◆ **Required task**
Give every line of the items below as a JSON list of strings, one string per line, with blank lines dropped. Don't include the pictures.

Extracted data entries
━━━━━━━━━━━━━━━━

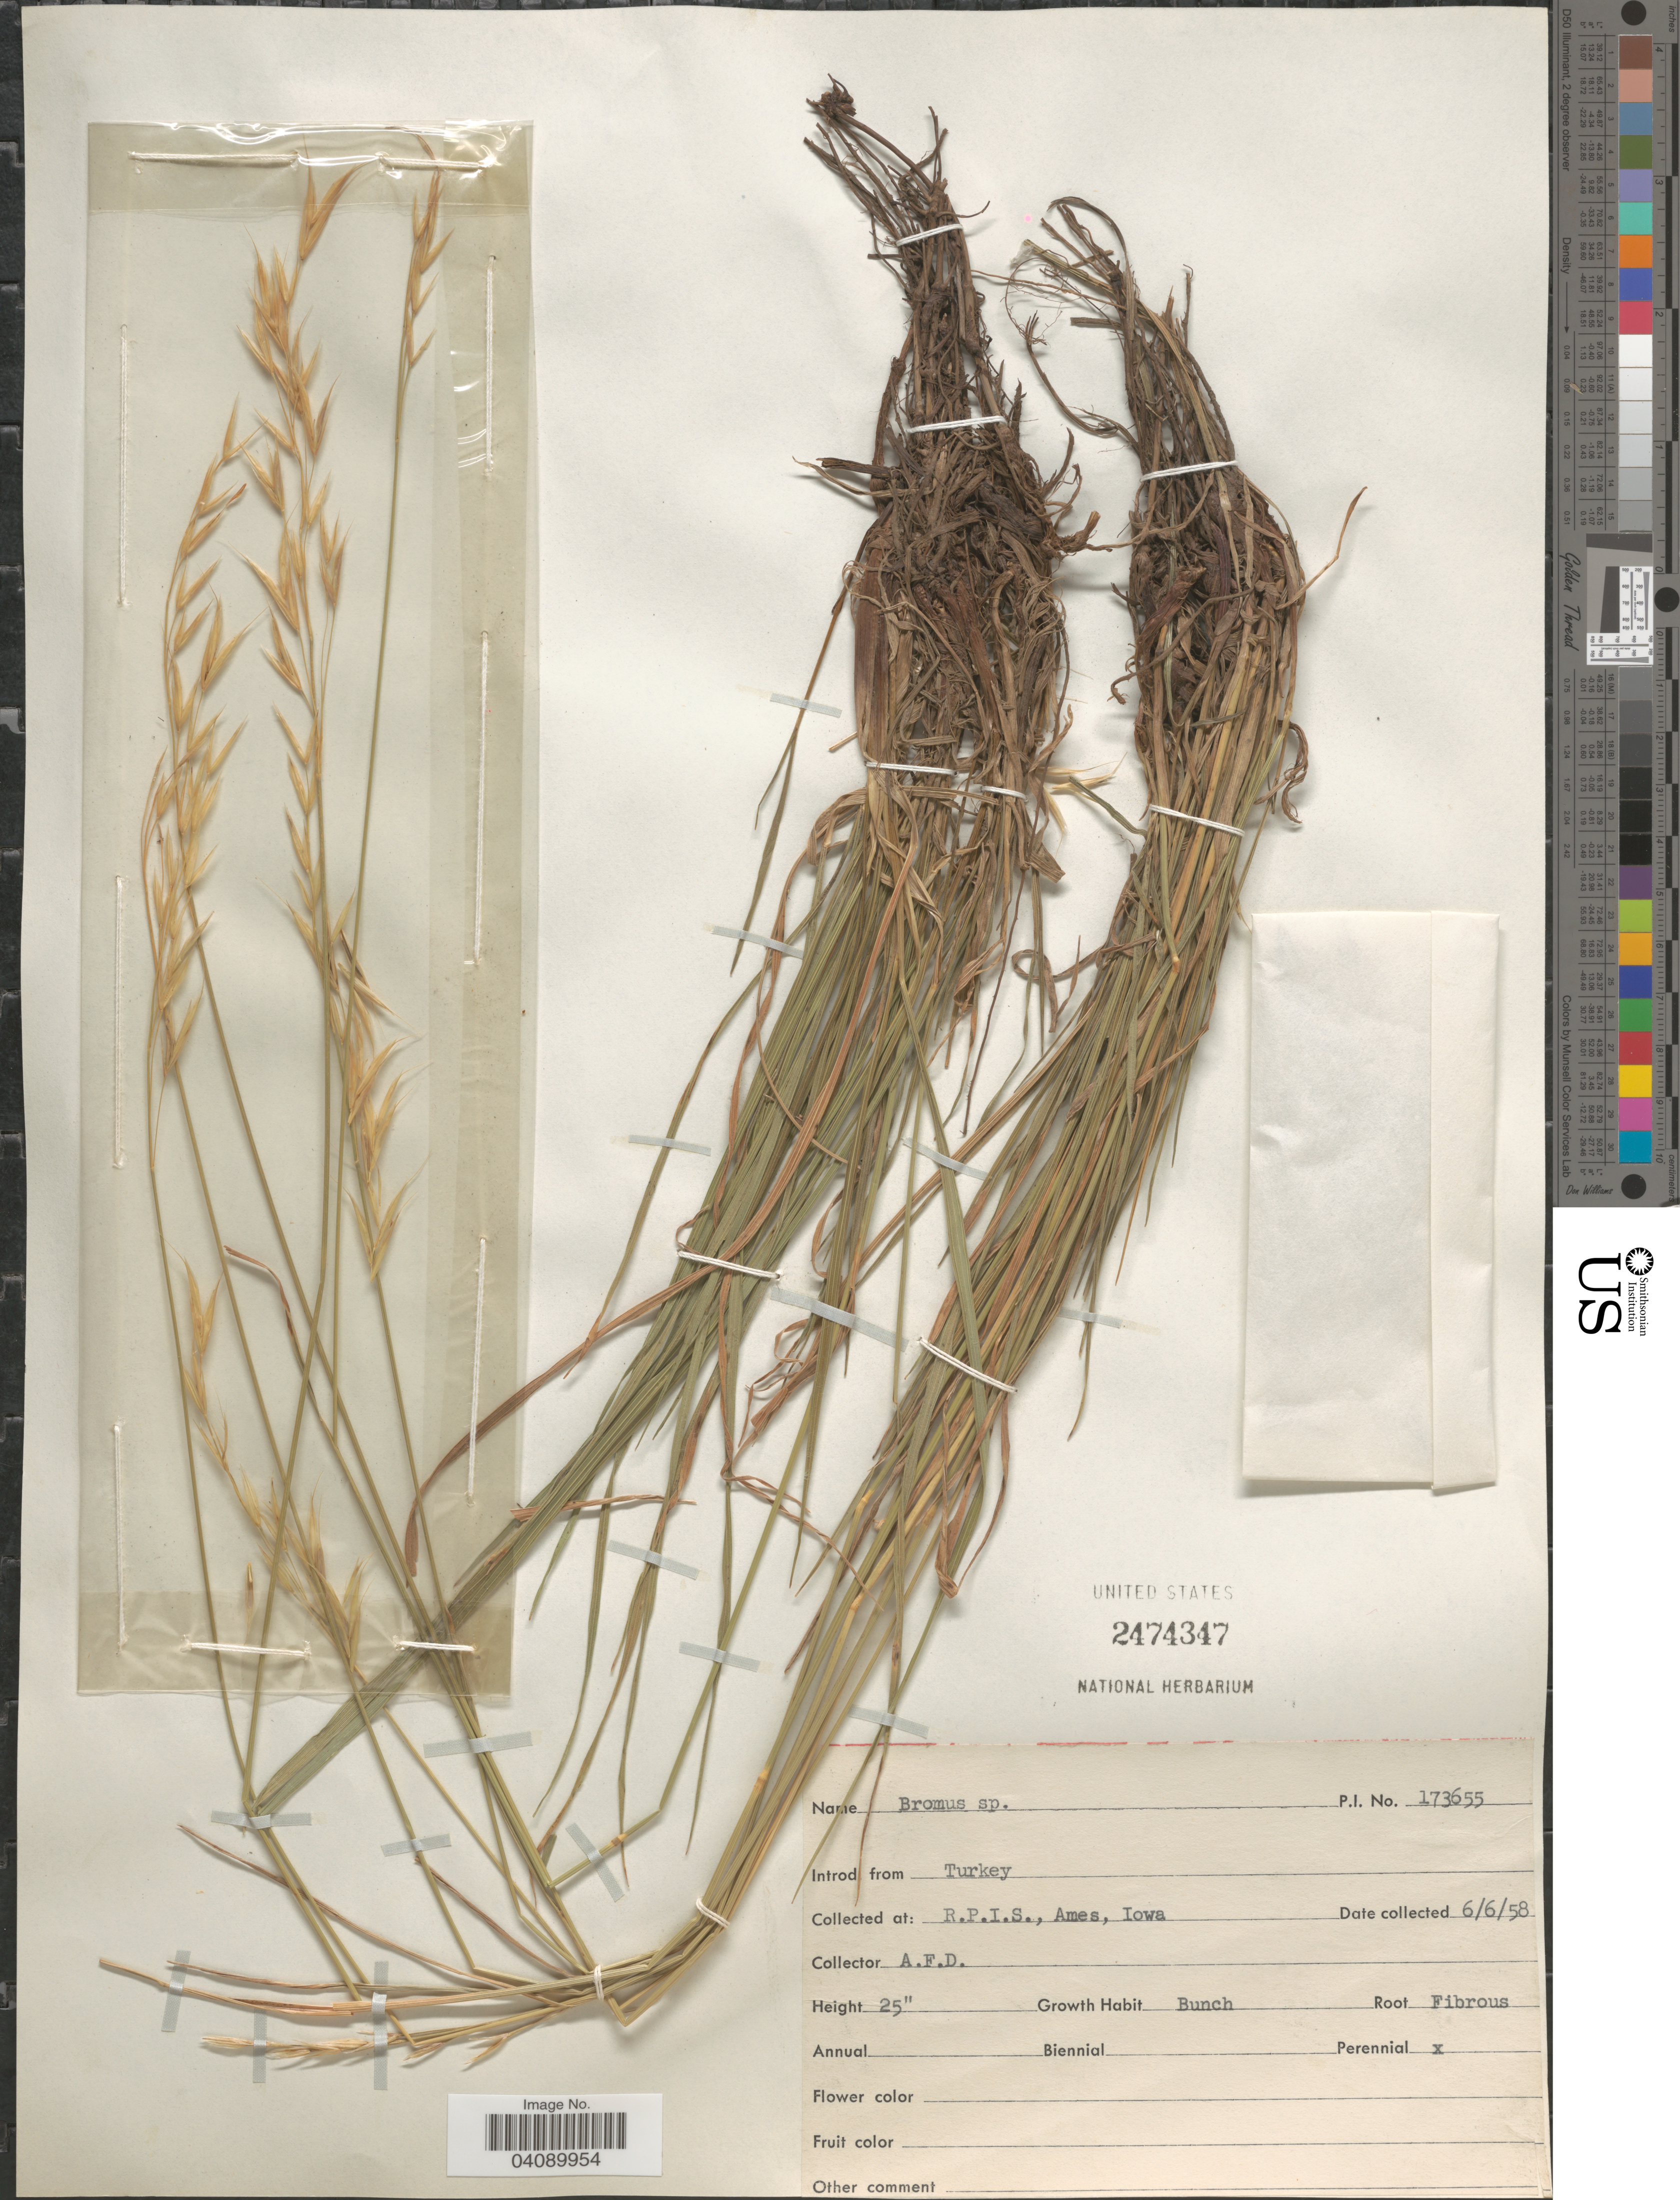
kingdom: Plantae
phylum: Tracheophyta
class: Liliopsida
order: Poales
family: Poaceae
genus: Bromus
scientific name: Bromus sp.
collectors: A. D.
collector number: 173655?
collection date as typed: Transcribed d/m/y: 6/6/58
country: United States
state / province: Iowa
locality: R. P. I. S., Ames.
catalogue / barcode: US 2474347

━━━━━━━━━━━━━━━━

◆ **Answer to this exercise**
[
  "kingdom: Plantae",
  "phylum: Tracheophyta",
  "class: Liliopsida",
  "order: Poales",
  "family: Poaceae",
  "genus: Bromus",
  "scientific name: Bromus sp.",
  "collectors: A. D.",
  "collector number: 173655?",
  "collection date as typed: Transcribed d/m/y: 6/6/58",
  "country: United States",
  "state / province: Iowa",
  "locality: R. P. I. S., Ames.",
  "catalogue / barcode: US 2474347"
]